Le parti agraire, le Parti Polonais Populaire, le plus ancien de la scène politique, déjà présent à la fondation de la IIe République, en 1918, a sauvé la mise in extremis en forgeant une alliance contre-nature avec le parti d’une rock-star sur le déclin, Kukiz 15, sans ligne politique claire si ce n’est l’application d’un scrutin uninominal majoritaire lors des élections et un masculinisme patriotique un peu décati, pour arracher 8,5 % des voix et ainsi franchir le seuil d’entrée du parlement fixé à 5 %.

Cependant, la formation qui a le plus siphonné l’électorat de Droit et Justice est un parti fasciste, misogyne, homophobe et raciste : la Confédération, qui remporte 6,8 % des suffrages. Kaczynski, malgré sa dynamique de surenchères fréquentes, aura donc fini par se laisser déborder sur sa droite. Il va maintenant devoir gérer le monstre qu’il a enfanté. Ceci étant, la Confédération fonctionne comme une coupole qui rassemble sous une même bannière libertariens et monarchistes – pour ne citer qu’eux – et où la culture du consensus cède volontiers le pas à la démonstration de force. Il y a donc fort à parier que son sulfureux meneur ne parvienne pas à établir de concorde durable entre ses lieutenants. Détail révélateur s’il en est, parmi les douze députés envoyés par la Confédération au parlement, il n’y a pas la moindre femme.

Ce que Kaczynski espère secrètement de l’Europe occidentale, c’est une rebuffade.

En résumé, Kaczynski a un problème. Il était parvenu à réduire  l’espace politique à un duopole, Droit et Justice contre Plateforme Civique, tous deux crispés autour d’enjeux relativement passéistes : prolongation ou réforme du capitalisme de marché mis en place en 1989, gestion du legs historique communiste, attachement à des valeurs traditionnelles essentialisées comme polonaises, etc. Au surplus, la Plateforme Civique avait fait l’impardonnable cadeau à Droit et Justice d’ignorer les écarts de richesse au sein de la population, lui laissant le champs libre pour dérouler son programme d’allocations familiales.

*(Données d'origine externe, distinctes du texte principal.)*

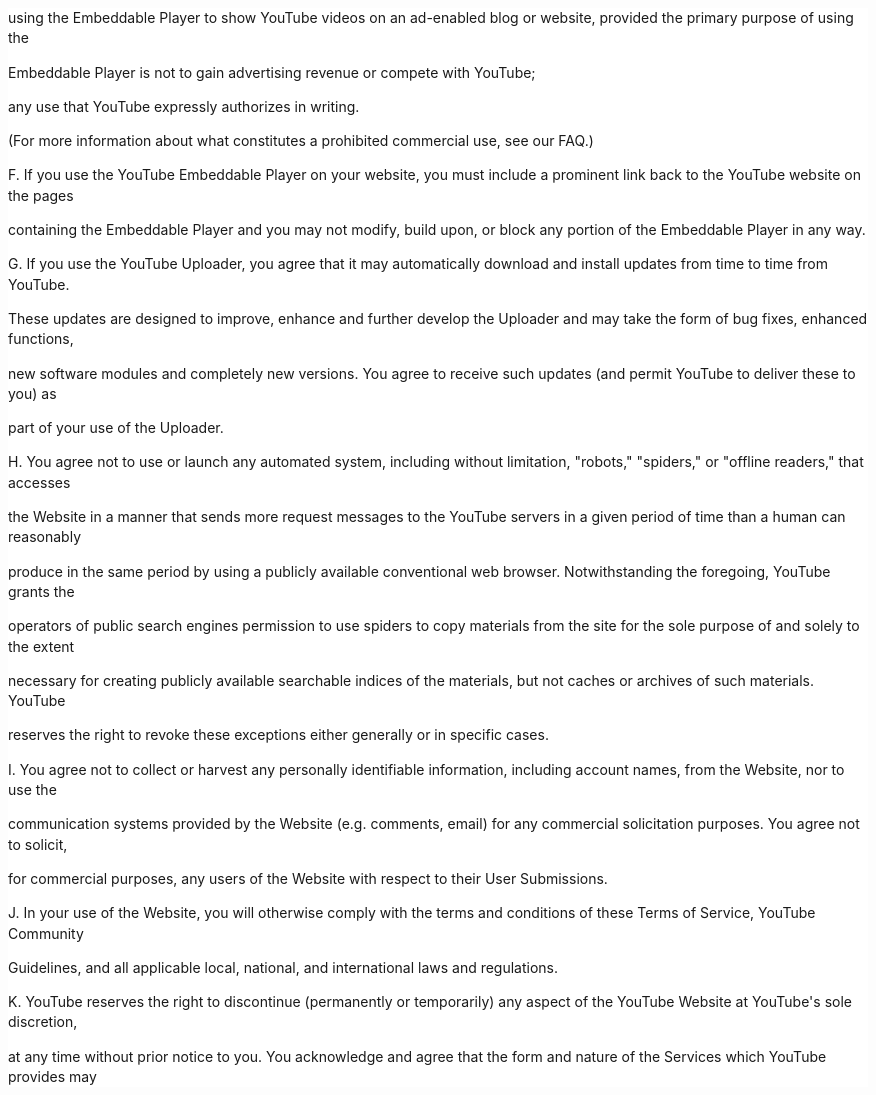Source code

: using the Embeddable Player to show YouTube videos on an ad-enabled blog or website, provided the primary purpose of using the

Embeddable Player is not to gain advertising revenue or compete with YouTube;

any use that YouTube expressly authorizes in writing.

(For more information about what constitutes a prohibited commercial use, see our FAQ.)

F. If you use the YouTube Embeddable Player on your website, you must include a prominent link back to the YouTube website on the pages

containing the Embeddable Player and you may not modify, build upon, or block any portion of the Embeddable Player in any way.

G. If you use the YouTube Uploader, you agree that it may automatically download and install updates from time to time from YouTube.

These updates are designed to improve, enhance and further develop the Uploader and may take the form of bug fixes, enhanced functions,

new software modules and completely new versions. You agree to receive such updates (and permit YouTube to deliver these to you) as

part of your use of the Uploader.

H. You agree not to use or launch any automated system, including without limitation, "robots," "spiders," or "offline readers," that accesses

the Website in a manner that sends more request messages to the YouTube servers in a given period of time than a human can reasonably

produce in the same period by using a publicly available conventional web browser. Notwithstanding the foregoing, YouTube grants the

operators of public search engines permission to use spiders to copy materials from the site for the sole purpose of and solely to the extent

necessary for creating publicly available searchable indices of the materials, but not caches or archives of such materials. YouTube

reserves the right to revoke these exceptions either generally or in specific cases.

I. You agree not to collect or harvest any personally identifiable information, including account names, from the Website, nor to use the

communication systems provided by the Website (e.g. comments, email) for any commercial solicitation purposes. You agree not to solicit,

for commercial purposes, any users of the Website with respect to their User Submissions.

J. In your use of the Website, you will otherwise comply with the terms and conditions of these Terms of Service, YouTube Community

Guidelines, and all applicable local, national, and international laws and regulations.

K. YouTube reserves the right to discontinue (permanently or temporarily) any aspect of the YouTube Website at YouTube's sole discretion,

at any time without prior notice to you. You acknowledge and agree that the form and nature of the Services which YouTube provides may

Mais désormais, la scène politique s’est fragmentée et Kaczynski va devoir gérer les tirs croisés des formations placées sur sa droite et sur sa gauche, la première s’époumonant à dénoncer une trahison des clercs (rhétorique qu’il a – ô ironie – lui-même contribué à replacer au centre du débat public), la seconde surenchérissant sur la nécessité d’une intensification des transferts sociaux. Mais plus encore, c’est l’agenda des préoccupations  qui va devenir difficile à maîtriser. Avec la prise de conscience des dangers du smog qui impacte tous les bassins métropolitains, avec le relatif chaos urbanistique et la tendance lourde à bétonner les faubourgs, avec la nocivité du charbon dénoncée de toutes parts, les thématiques écologiques semblent mures pour faire irruption dans un débat où elles ont trop longtemps été refoulées. De même, avec le déclin de l’autorité épiscopale, la consolidation de mouvements féministes de masse et la sécularisation grandissante des jeunes générations, il n’est pas exclu que la Pologne connaisse à terme une « révolution tranquille » qui rétablisse plus de distance dans les relations entre l’État et l’Église.

Enfin, soyons bien conscients que le meilleur cadeau qu’on puisse faire à Kaczynski serait de jouer son jeu et de réduire la Pologne à sa personne, et les Polonais à une fraction de ses électeurs. Ce que Kaczynski espère secrètement de l’Europe occidentale, c’est une rebuffade. Rien ne conforte mieux sa position que notre dédain. Prenons donc le temps d’essayer de démêler les enjeux d’une scène politique où – quoique l’on en pense –  rien n’est aussi simple.